Local authorities will carve out a larger role in fighting rising temperatures globally, as national governments have been slow to take action, said organizers of a climate change summit beginning on Wednesday in San Francisco.

About 4,500 delegates from city and regional governments, as well as industries and research institutions, will attend the Global Climate Action Summit, which was put together by Californian authorities and the United Nations.

The three-day gathering will deepen the leadership of sub-national authorities in curbing climate change, a battle that almost 200 nations have also joined under the Paris climate accord, according to organizers.

"We're moving into a new wave, a new phase of stepped up climate action," said summit spokesman Nick Nuttall, adding that the event is expected to yield joint pledges to limit temperature increases.

The gathering reflects a desire to bypass the slow progress of national governments in implementing Paris agreement goals, said Michael Burger, executive director of the Sabin Center for Climate Change Law at New York's Columbia University.

The Paris pact aims to limit the rise in global temperatures to well below 2 degrees Celsius (3.6 Fahrenheit), and ideally to 1.5 degrees Celsius, with a sweeping goal of ending the fossil fuel era this century.

The agreement is due to come into force in 2020. But negotiations over how to roll out the treaty have exposed disagreements about funding for developing countries.

This week's summit in California is heavy with symbolism, as the United States is the only country to announce its intention to withdraw from the Paris pact, following a decision by President Trump last year.

"It can be and should be seen as a response to the abdication of leadership by the US federal government, which has really created a vacuum for leadership," Mr. Burger told the Thomson Reuters Foundation.

The gathering follows a summer marked by mounting signs of a rapidly warming atmosphere. Record heatwaves and wildfires this summer have been linked to above-normal temperatures worldwide.

Accelerated efforts to fight climate change

Local government administrators are expected to announce initiatives about electric vehicles and forest conservation, while companies will likely pledge to roll back greenhouse gas emissions, Mr. Nuttall said.

National governments from more than a dozen countries, including China and Britain, are also sending representatives. China's presence is to be particularly heavy, and it will have its own pavilion on the sidelines of the gathering.

China is the world's largest emitter of greenhouse gasses, followed by the United States, according to the World Resources Institute, a Washington D.C.-based research organization.

Chinese officials saw the meeting as a way to "make real progress" outside of political circles in Washington, said Daniel Sperling, a professor of environmental sciences at the University of California, Davis.

"They like very much working with us in California because it's below the radar; it's not White House politics," said Mr. Sperling, who is also a member of the California Air Resources Board, the state's clean air regulator.

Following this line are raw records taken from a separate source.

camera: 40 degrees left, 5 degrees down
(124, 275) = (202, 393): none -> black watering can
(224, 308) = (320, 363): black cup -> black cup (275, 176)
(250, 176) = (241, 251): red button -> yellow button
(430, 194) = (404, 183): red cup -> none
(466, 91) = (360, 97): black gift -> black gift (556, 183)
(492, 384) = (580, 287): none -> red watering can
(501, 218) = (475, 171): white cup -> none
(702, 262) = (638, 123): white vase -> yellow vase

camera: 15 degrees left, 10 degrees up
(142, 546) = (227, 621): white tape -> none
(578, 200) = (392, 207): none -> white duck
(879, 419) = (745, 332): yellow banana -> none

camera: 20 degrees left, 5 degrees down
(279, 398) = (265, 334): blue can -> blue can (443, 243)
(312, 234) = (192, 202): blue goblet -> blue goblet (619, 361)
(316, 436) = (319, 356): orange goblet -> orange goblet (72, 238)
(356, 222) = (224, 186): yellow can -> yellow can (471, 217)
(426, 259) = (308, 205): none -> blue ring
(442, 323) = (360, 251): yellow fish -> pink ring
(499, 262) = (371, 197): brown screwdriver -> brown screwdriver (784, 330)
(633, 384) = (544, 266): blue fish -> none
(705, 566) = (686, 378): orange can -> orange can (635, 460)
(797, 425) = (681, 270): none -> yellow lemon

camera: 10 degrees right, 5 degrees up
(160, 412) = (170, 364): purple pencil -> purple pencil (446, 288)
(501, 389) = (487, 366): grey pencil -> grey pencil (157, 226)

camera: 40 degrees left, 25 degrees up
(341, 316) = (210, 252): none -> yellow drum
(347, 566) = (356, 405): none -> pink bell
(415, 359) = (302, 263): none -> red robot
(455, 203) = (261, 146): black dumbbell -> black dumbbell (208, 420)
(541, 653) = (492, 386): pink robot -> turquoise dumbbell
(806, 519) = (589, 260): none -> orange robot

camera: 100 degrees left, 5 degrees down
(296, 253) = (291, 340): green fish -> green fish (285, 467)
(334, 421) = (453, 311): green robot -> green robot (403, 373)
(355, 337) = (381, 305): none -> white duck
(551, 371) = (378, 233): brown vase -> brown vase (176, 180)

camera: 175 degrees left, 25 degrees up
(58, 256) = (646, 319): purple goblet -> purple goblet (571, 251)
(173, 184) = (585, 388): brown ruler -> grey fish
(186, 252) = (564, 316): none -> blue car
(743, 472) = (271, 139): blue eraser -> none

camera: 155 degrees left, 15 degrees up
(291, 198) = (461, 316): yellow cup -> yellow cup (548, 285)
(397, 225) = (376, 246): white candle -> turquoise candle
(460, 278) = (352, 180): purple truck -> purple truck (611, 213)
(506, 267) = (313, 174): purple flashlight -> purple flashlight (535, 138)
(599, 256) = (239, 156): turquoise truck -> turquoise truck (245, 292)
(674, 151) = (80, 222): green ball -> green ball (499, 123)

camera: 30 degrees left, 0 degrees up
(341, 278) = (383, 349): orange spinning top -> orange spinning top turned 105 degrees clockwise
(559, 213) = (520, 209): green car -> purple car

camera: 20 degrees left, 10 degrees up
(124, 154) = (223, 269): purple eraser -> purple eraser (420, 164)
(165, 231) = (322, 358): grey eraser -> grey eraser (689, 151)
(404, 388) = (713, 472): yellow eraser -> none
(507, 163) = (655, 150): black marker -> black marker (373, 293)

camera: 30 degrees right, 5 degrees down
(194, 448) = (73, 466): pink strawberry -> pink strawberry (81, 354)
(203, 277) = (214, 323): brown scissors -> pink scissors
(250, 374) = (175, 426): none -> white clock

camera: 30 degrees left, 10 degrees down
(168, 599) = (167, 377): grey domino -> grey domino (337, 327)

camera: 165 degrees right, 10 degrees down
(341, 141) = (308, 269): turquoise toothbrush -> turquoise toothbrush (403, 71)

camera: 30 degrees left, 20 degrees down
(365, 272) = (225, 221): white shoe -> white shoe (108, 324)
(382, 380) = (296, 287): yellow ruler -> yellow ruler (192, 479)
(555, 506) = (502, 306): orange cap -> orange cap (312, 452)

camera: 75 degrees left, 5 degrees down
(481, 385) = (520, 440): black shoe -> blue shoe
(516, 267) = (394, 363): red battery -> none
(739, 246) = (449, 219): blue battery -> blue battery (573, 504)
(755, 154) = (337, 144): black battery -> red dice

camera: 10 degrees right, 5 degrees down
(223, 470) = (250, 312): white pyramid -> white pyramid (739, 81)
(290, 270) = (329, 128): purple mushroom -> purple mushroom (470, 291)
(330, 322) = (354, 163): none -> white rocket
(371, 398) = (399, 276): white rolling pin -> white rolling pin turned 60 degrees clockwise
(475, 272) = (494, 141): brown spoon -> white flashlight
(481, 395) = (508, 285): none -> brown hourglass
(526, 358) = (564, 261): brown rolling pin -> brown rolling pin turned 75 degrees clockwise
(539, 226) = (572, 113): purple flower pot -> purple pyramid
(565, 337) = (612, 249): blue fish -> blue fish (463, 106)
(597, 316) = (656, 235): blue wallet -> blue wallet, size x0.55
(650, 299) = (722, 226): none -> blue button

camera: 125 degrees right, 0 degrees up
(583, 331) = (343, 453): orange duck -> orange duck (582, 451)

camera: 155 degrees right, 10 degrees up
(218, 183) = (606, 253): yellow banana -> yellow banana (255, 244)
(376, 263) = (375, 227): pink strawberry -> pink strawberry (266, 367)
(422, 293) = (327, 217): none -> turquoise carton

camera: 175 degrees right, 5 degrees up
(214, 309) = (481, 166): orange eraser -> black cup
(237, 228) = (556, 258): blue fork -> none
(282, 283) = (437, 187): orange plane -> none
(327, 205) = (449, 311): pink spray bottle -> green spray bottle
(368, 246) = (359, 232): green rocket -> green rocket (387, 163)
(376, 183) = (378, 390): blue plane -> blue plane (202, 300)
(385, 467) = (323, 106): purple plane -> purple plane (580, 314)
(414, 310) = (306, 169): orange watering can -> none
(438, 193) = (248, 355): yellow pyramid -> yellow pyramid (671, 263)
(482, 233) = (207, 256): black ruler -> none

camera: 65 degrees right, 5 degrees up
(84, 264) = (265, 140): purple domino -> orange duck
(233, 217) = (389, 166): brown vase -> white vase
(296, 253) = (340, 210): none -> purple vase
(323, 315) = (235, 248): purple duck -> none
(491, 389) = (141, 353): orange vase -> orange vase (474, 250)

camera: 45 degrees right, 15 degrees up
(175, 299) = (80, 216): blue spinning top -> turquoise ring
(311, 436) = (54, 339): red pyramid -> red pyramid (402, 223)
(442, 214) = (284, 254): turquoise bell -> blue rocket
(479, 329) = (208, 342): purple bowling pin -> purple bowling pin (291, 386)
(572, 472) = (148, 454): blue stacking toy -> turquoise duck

California's governor, Jerry Brown, defied the US government's retreat from the Paris pact by branding it "insane," and immediately flying to China to foster greater cooperation on clean energy.

The gathering, Governor Brown said in a phone interview, was not designed to sway Mr. Trump's opinion on climate change.

But he said he hoped it would awaken other members of the Republican Party to the "existential threat" of global warming and to its economic potential, ahead of a US mid-term general election to be held in November.

"We are late, and we have to accelerate our efforts to reduce emissions," he said.

Policies encouraging bus transportation, green buildings, and clean energy could generate 14 million jobs in cities globally by 2030, offsetting job losses in the energy industry, according to a report this week by C40, a network of large global cities.

This story was reported by the Thomson Reuters Foundation.